Lorsque l’on évoque le mot « esclavage », la plupart d’entre nous imagine des hommes enchaînés qui travaillent sous les coups de fouets. Il me semble cependant, que nous pouvons devenir des « esclaves des temps modernes », si nous n’y prenons garde.
Une réflexion dont l’auteur m’est inconnu, est pour moi très inspirante et me pousse à la réflexion :
« Parce qu’ils ne sont pas obligés de servir un tyran, parce qu’ils ne sont pas emprisonnés ou esclaves, les gens se croient libres. Oui, mais intérieurement, qu’en est-il exactement ? Ils sont souvent comme ces animaux retenus à un pieu par une corde de quelques mètres : ils s’imaginent être libres parce que la corde qui les attache les laisse se mouvoir un peu ; mais s’ils veulent aller plus loin, ils découvrent que c’est impossible. Bien sûr, celui qui n’a pas d’autre ambition que de satisfaire ses appétits matériels ou ses désirs grossiers, ne se sent pas limité, mais le jour où il voudra atteindre des régions plus subtiles, plus spirituelles, il ne le pourra pas, et c’est là qu’il sera obligé de constater combien il est esclave, impuissant. La véritable liberté, c’est de n’être retenu par aucune attache, qu’elle soit physique ou, surtout, psychique. »

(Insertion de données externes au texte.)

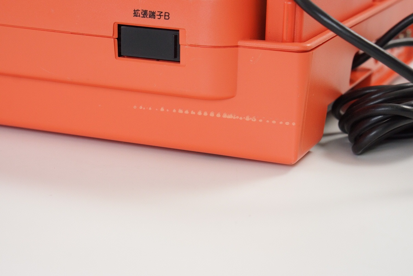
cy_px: 138
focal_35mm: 75
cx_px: 206
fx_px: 860
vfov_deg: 18.2
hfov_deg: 27.0
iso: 1000
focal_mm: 50
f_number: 6.3
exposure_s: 1/80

Il y a près de deux siècles, au nom de l'idéologie du progrès, la société occidentale (qui s’étend maintenant à presque toute la planète), a cru trouver le bonheur et le sens de l'existence, dans une production et une consommation sans limite de biens et de produits, jusqu'à l'épuisement programmé des ressources de la Terre.
Pour sortir de cette impasse suicidaire, il me parait impératif de transformer radicalement nos modes de vie et de pensée.

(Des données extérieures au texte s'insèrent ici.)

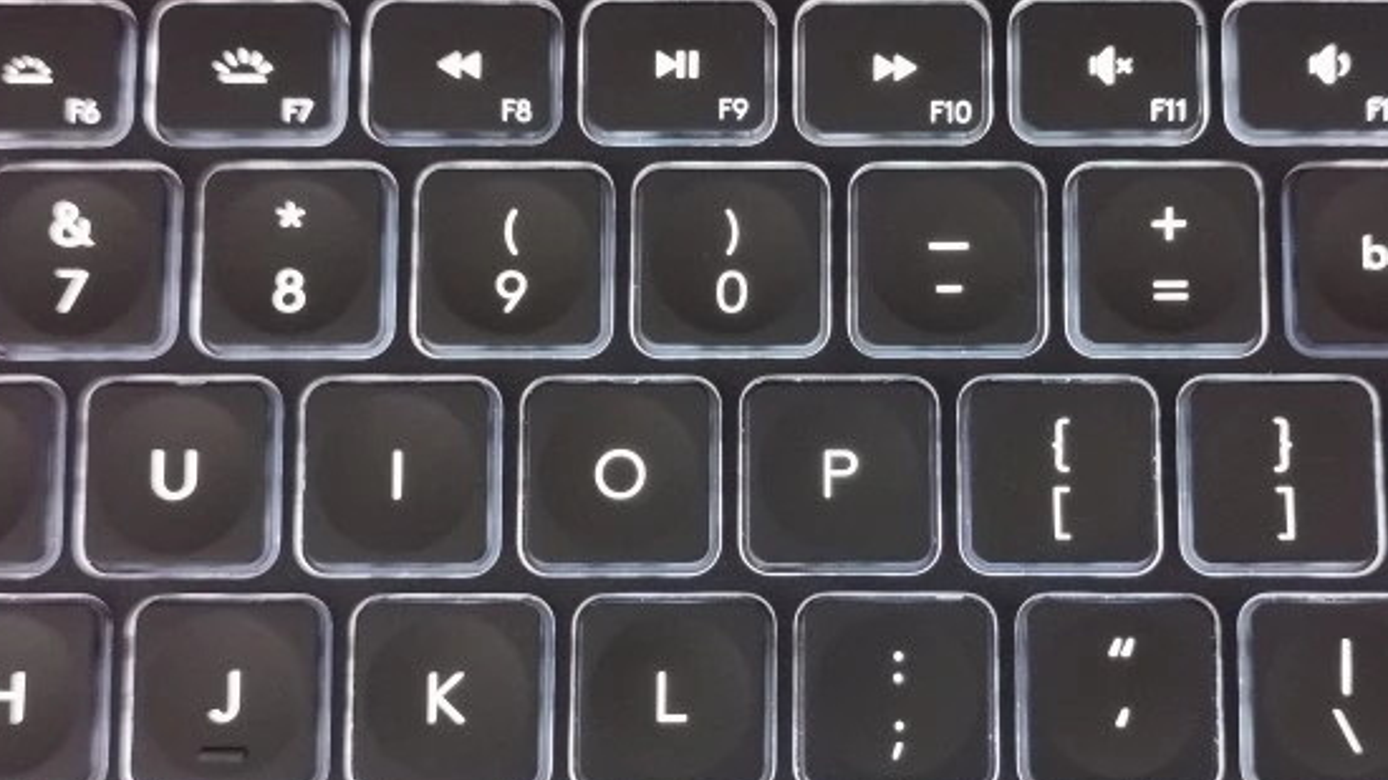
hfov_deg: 32.3
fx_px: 2392
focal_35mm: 65
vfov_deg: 18.5
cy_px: 444
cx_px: 815
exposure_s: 1/33.3
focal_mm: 5.56
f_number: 1.6
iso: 400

La crise généralisée que nous traversons n'est pas seulement économique, financière, énergétique ou politique : elle est d'abord structurelle. Elle est également systémique.
Elle est la conséquence d'une idéologie absurde, réduisant l'être humain à un agent économique, sorte de créature robotique ayant pour seule finalité de produire et de consommer, niant par là sa dimension spirituelle.
Elle signe le désastre du matérialisme, l'échec d'un monde dédié au culte du profit, la fin d'une illusion, mais aussi la naissance d'un monde différent, plus sage, plus heureux et plus libre !
Les derniers évènements dramatiques qui se sont déroulés à Paris, doivent ouvrir de nouvelles perspectives pour les hommes et les femmes de bonne volonté qui pressentent la fin d’un monde et la naissance d’une nouvelle civilisation basée sur la coopération, le respect de la nature et l’éthique.
Enfin pour terminer, je dirais que la situation actuelle, aussi sombre qu’elle apparaisse pour certains, nous offre de merveilleuses opportunités qu’il nous convient de saisir. Il est clair que le moment est venu pour nous de choisir notre camp : continuer à se plaindre de la situation présente en recherchant la cause de nos souffrances chez les autres, en accusant la société et nos dirigeants, ou retrousser les manches pour participer, chacun selon ses moyens, à l’édification d’un nouveau monde où « le partage du monde sera remplacé par un monde de partage ».
Bien à vous.
Ah,ah,ah !!
C'est à se rouler par terre de rire !
Il y a 20 ans, il y avait les centres de prévention contre les dérives sectaires des sectes, pas des religions (institutionnalisées), celles-ci étaient irréprochables.
Maintenant nous avons le Centre de Prévention contre les dérives sectaires liées à l'islam .
Très drôle !!!
Bientôt nous auront le centre de prévention contre les dérives de l'intelligence (je pense, déjà, que cette dérive sera encore beaucoup plus dangereuse .. que les sectes et les (nouvelles) religions sectaires.. je soupçonne que je viens de faire un pléonasme !!!
De tous temps, dans le pays, il y a toujours eu des dangers venant de tels ou tels groupes, et du "terrorisme" !
Ne pas oublier que historiquement de terrorisme (intérieur), il n'y a que le terrorisme d'Etat.